[ExI] LLM's cannot be concious

Jason Resch jasonresch at gmail.com
Thu Mar 23 18:29:16 UTC 2023


On Thu, Mar 23, 2023, 2:18 PM Brent Allsop via extropy-chat <
extropy-chat at lists.extropy.org> wrote:

>
>
> On Wed, Mar 22, 2023 at 12:01 PM Adrian Tymes via extropy-chat <
> extropy-chat at lists.extropy.org> wrote:
>
>> On Mon, Mar 20, 2023 at 11:28 PM Giovanni Santostasi via extropy-chat <
>> extropy-chat at lists.extropy.org> wrote:
>>
>>> What is a QUALITY????
>>>
>>
>> A subjective little pile of interpretations.
>>
>> *sips from glass before tossing it aside*
>> _______________________________________________
>>
>
> This answer reveals the key lack of understanding of definitions, causing
> all the confusion in this conversation.
>
> All the supporters of RQT
> <https://canonizer.com/topic/88-Theories-of-Consciousness/6-Representational-Qualia>,
> People that write papers talking about an "explanatory gaps", a "hard
> problems" and people asking questions like "what is it like to be a bat"
> and "What did black and white color scientists mary learn" are all trying
> to point out that "A subjective little pile of interpretations"  is the
> opposite of what a quality is.
>
> We all learned a bunch of facts and names about color in elementary
> school.  All these facts were correct, except for one.
>
> We learned that the physical quality of a ripe strawberry is 'red'.  The
> color property of a leaf is 'green'.
> We learned that the reason the strawberry reflects 750 nm (red) light is
> because the quality property of the strawberry is red.
> We learned that the only way to define a word like 'red' is to point to
> that particular physical property and say: "THAT is red."
>
> All these facts are correct, except that a redness quality is not a
> quality of the strawberry, it is a physical quality property of our
> knowledge of the strawberry.
> Redness is the final physical result of the perception process, it is not
> the initial physical cause.
> It is a physical quality of something in our brain.  Something in our
> brain is behaving the way it does, because of its redness quality.
> Objectively "seeing" or "detecting" the behavior of whatever this is tells
> us nothing of what that quality is like.
> Again, the only way to communicate what a quality is like, is to point to
> something that has that property and say: "THAT is redness"
> "red" is a very different property than "redness".  "Red" is the label for
> something that reflects or emits 'red' light.  "Redness is a quality of
> something which your brain uses to represent knowledge of red things with.
>
> Let's assume that the neurotransmitter glutamate has a colorness quality
> you have never experienced before.  In other words, the reason it behaves
> the way it does in a synapse, is because of its grue quality.
> You (and black and white marry) can learn everything about glutamat.  You
> can accurately describe everything about it's behavior in a synapse, and so
> on.  But, untill you computationally bind that glutamate into your
> consciousness, and dirrectly aprehend the q
>
>
A tetrachromat human can see and distinguish around 100,000,000 different
colors.

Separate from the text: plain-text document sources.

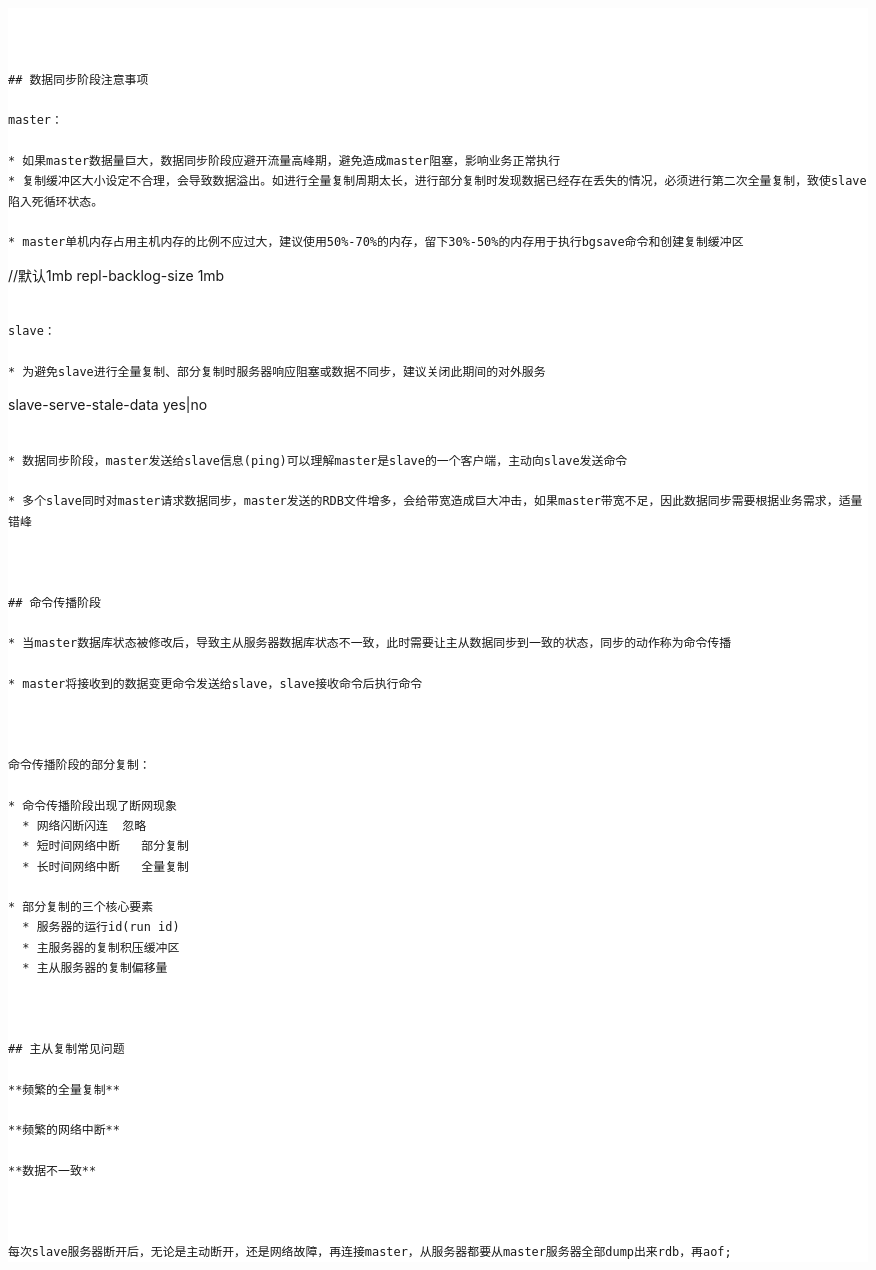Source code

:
 ```



## 数据同步阶段注意事项

master：

* 如果master数据量巨大，数据同步阶段应避开流量高峰期，避免造成master阻塞，影响业务正常执行
* 复制缓冲区大小设定不合理，会导致数据溢出。如进行全量复制周期太长，进行部分复制时发现数据已经存在丢失的情况，必须进行第二次全量复制，致使slave陷入死循环状态。

* master单机内存占用主机内存的比例不应过大，建议使用50%-70%的内存，留下30%-50%的内存用于执行bgsave命令和创建复制缓冲区

```
//默认1mb
repl-backlog-size 1mb	
```

slave：

* 为避免slave进行全量复制、部分复制时服务器响应阻塞或数据不同步，建议关闭此期间的对外服务

```
slave-serve-stale-data yes|no
```

* 数据同步阶段，master发送给slave信息(ping)可以理解master是slave的一个客户端，主动向slave发送命令

* 多个slave同时对master请求数据同步，master发送的RDB文件增多，会给带宽造成巨大冲击，如果master带宽不足，因此数据同步需要根据业务需求，适量错峰

  

## 命令传播阶段

* 当master数据库状态被修改后，导致主从服务器数据库状态不一致，此时需要让主从数据同步到一致的状态，同步的动作称为命令传播

* master将接收到的数据变更命令发送给slave，slave接收命令后执行命令



命令传播阶段的部分复制：

* 命令传播阶段出现了断网现象
  * 网络闪断闪连	忽略
  * 短时间网络中断   部分复制
  * 长时间网络中断   全量复制

* 部分复制的三个核心要素
  * 服务器的运行id(run id)
  * 主服务器的复制积压缓冲区
  * 主从服务器的复制偏移量



## 主从复制常见问题

**频繁的全量复制**

**频繁的网络中断**

**数据不一致**



每次slave服务器断开后，无论是主动断开，还是网络故障，再连接master，从服务器都要从master服务器全部dump出来rdb，再aof;
```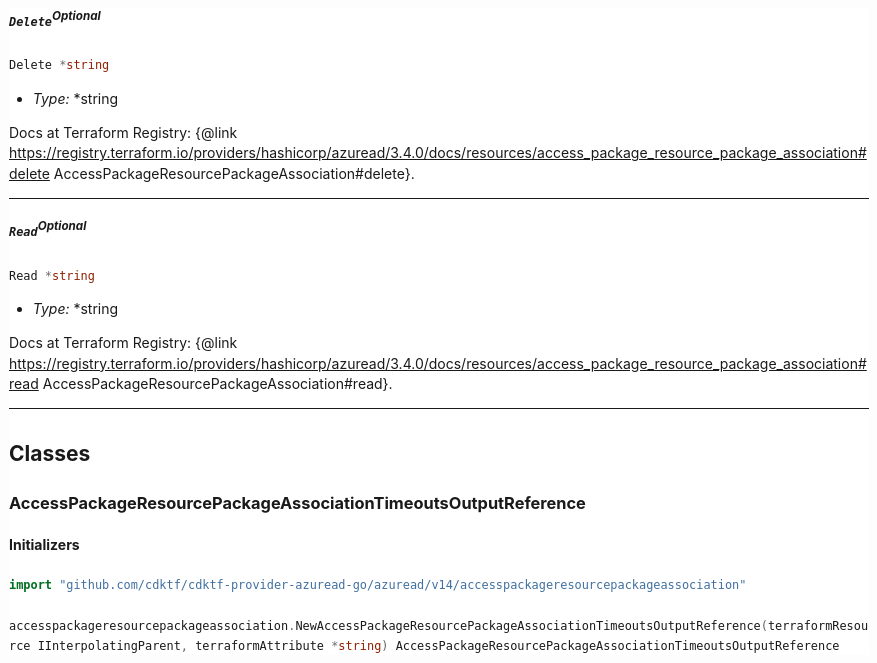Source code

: ##### `Delete`<sup>Optional</sup> <a name="Delete" id="@cdktf/provider-azuread.accessPackageResourcePackageAssociation.AccessPackageResourcePackageAssociationTimeouts.property.delete"></a>

```go
Delete *string
```

- *Type:* *string

Docs at Terraform Registry: {@link https://registry.terraform.io/providers/hashicorp/azuread/3.4.0/docs/resources/access_package_resource_package_association#delete AccessPackageResourcePackageAssociation#delete}.

---

##### `Read`<sup>Optional</sup> <a name="Read" id="@cdktf/provider-azuread.accessPackageResourcePackageAssociation.AccessPackageResourcePackageAssociationTimeouts.property.read"></a>

```go
Read *string
```

- *Type:* *string

Docs at Terraform Registry: {@link https://registry.terraform.io/providers/hashicorp/azuread/3.4.0/docs/resources/access_package_resource_package_association#read AccessPackageResourcePackageAssociation#read}.

---

## Classes <a name="Classes" id="Classes"></a>

### AccessPackageResourcePackageAssociationTimeoutsOutputReference <a name="AccessPackageResourcePackageAssociationTimeoutsOutputReference" id="@cdktf/provider-azuread.accessPackageResourcePackageAssociation.AccessPackageResourcePackageAssociationTimeoutsOutputReference"></a>

#### Initializers <a name="Initializers" id="@cdktf/provider-azuread.accessPackageResourcePackageAssociation.AccessPackageResourcePackageAssociationTimeoutsOutputReference.Initializer"></a>

```go
import "github.com/cdktf/cdktf-provider-azuread-go/azuread/v14/accesspackageresourcepackageassociation"

accesspackageresourcepackageassociation.NewAccessPackageResourcePackageAssociationTimeoutsOutputReference(terraformResource IInterpolatingParent, terraformAttribute *string) AccessPackageResourcePackageAssociationTimeoutsOutputReference
```

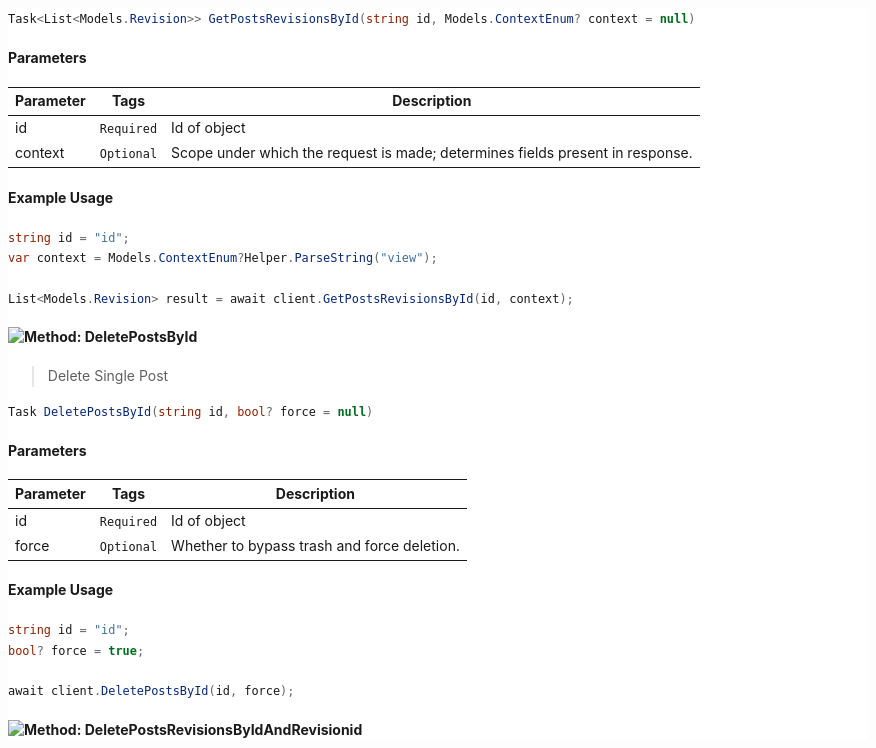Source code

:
 ```csharp
Task<List<Models.Revision>> GetPostsRevisionsById(string id, Models.ContextEnum? context = null)
```

#### Parameters

| Parameter | Tags | Description |
|-----------|------|-------------|
| id |  ``` Required ```  | Id of object |
| context |  ``` Optional ```  | Scope under which the request is made; determines fields present in response. |


#### Example Usage

```csharp
string id = "id";
var context = Models.ContextEnum?Helper.ParseString("view");

List<Models.Revision> result = await client.GetPostsRevisionsById(id, context);

```


#### <a name="delete_posts_by_id"></a>![Method: ](https://apidocs.io/img/method.png "WordpressV2API.PCL.Controllers.APIController.DeletePostsById") DeletePostsById

> Delete Single Post


```csharp
Task DeletePostsById(string id, bool? force = null)
```

#### Parameters

| Parameter | Tags | Description |
|-----------|------|-------------|
| id |  ``` Required ```  | Id of object |
| force |  ``` Optional ```  | Whether to bypass trash and force deletion. |


#### Example Usage

```csharp
string id = "id";
bool? force = true;

await client.DeletePostsById(id, force);

```


#### <a name="delete_posts_revisions_by_id_and_revisionid"></a>![Method: ](https://apidocs.io/img/method.png "WordpressV2API.PCL.Controllers.APIController.DeletePostsRevisionsByIdAndRevisionid") DeletePostsRevisionsByIdAndRevisionid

This is a number vastly greater than the number of proteins encoded
in our genome (around 20,000). How then can color experience be related to
chemicals in the brain, when there are far more perceptible colors than
there are unique molecules?

If you say well it's related to the relative concentration of some
combination of different molecules, then you have already given up on the
importance of particular chemicals and are using a higher level abstraction
(chemical concentration) in your model. If you can accept the relevance of
this first level of abstraction, why not accept even higher levels of
abstraction above this level, as important to conscious perception?